Instructions for the task
In the records that follow, show each line where the word "fase" is present.

Stored data entries:

+++

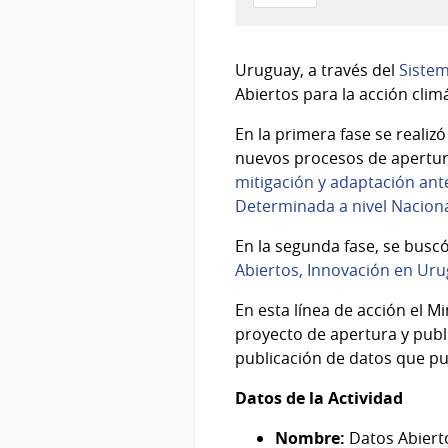
01
de
Mar
Uruguay, a través del
Sistem
del
Abiertos para la acción climá
2023
En la primera fase se realiz
nuevos procesos de apertura
mitigación y adaptación ant
Determinada a nivel Nacion
En la segunda fase, se busc
Abiertos, Innovación en Uru
En esta línea de acción el M
proyecto de apertura y publ
publicación de datos que pue
Datos de la Actividad
Nombre:
Datos Abierto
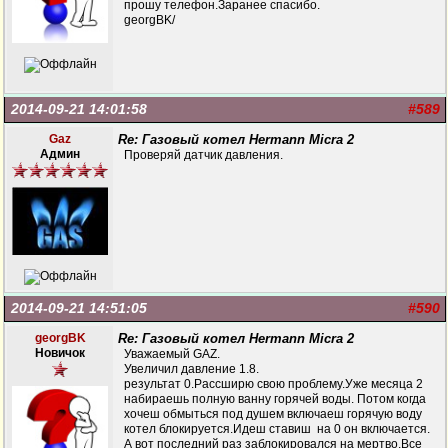
прошу телефон.Заранее спасибо.
georgBK/
2014-09-21 14:01:58
#589
Gaz
Re: Газовый котел Hermann Micra 2
Админ
Проверяй датчик давления.
2014-09-21 14:51:05
#590
georgBK
Re: Газовый котел Hermann Micra 2
Новичок
Уважаемый GAZ.
Увеличил давление 1.8.
результат 0.Рассширю свою проблему.Уже месяца 2
набираешь полную ванну горячей воды. Потом когда
хочеш обмыться под душем включаеш горячую воду
котел блокируется.Идеш ставиш на 0 он включается.
А вот последний раз заблокировался на мертво.Все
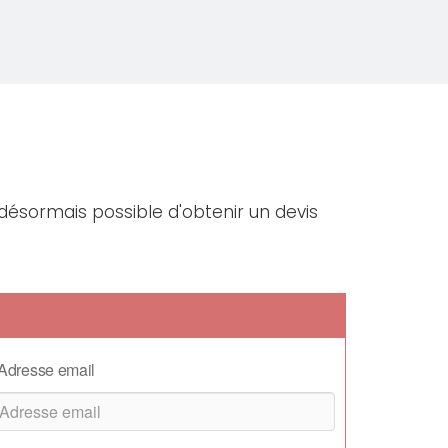
 désormais possible d'obtenir un devis
Adresse email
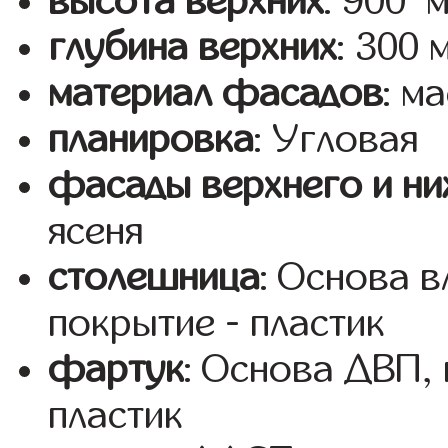
высота верхних
: 900 
глубина верхних
: 300 
материал фасадов
: м
планировка
: Угловая
фасады верхнего и ни
ясеня
столешница
: Основа 
покрытие - пластик
фартук
: Основа ДВП,
пластик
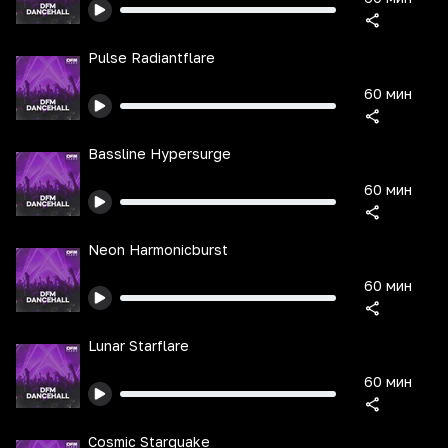
Pulse Radiantflare
60 мин
Bassline Hypersurge
60 мин
Neon Harmonicburst
60 мин
Lunar Starflare
60 мин
Cosmic Starquake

+++

Solution to this task
En la primera fase se realiz
En la segunda fase, se busc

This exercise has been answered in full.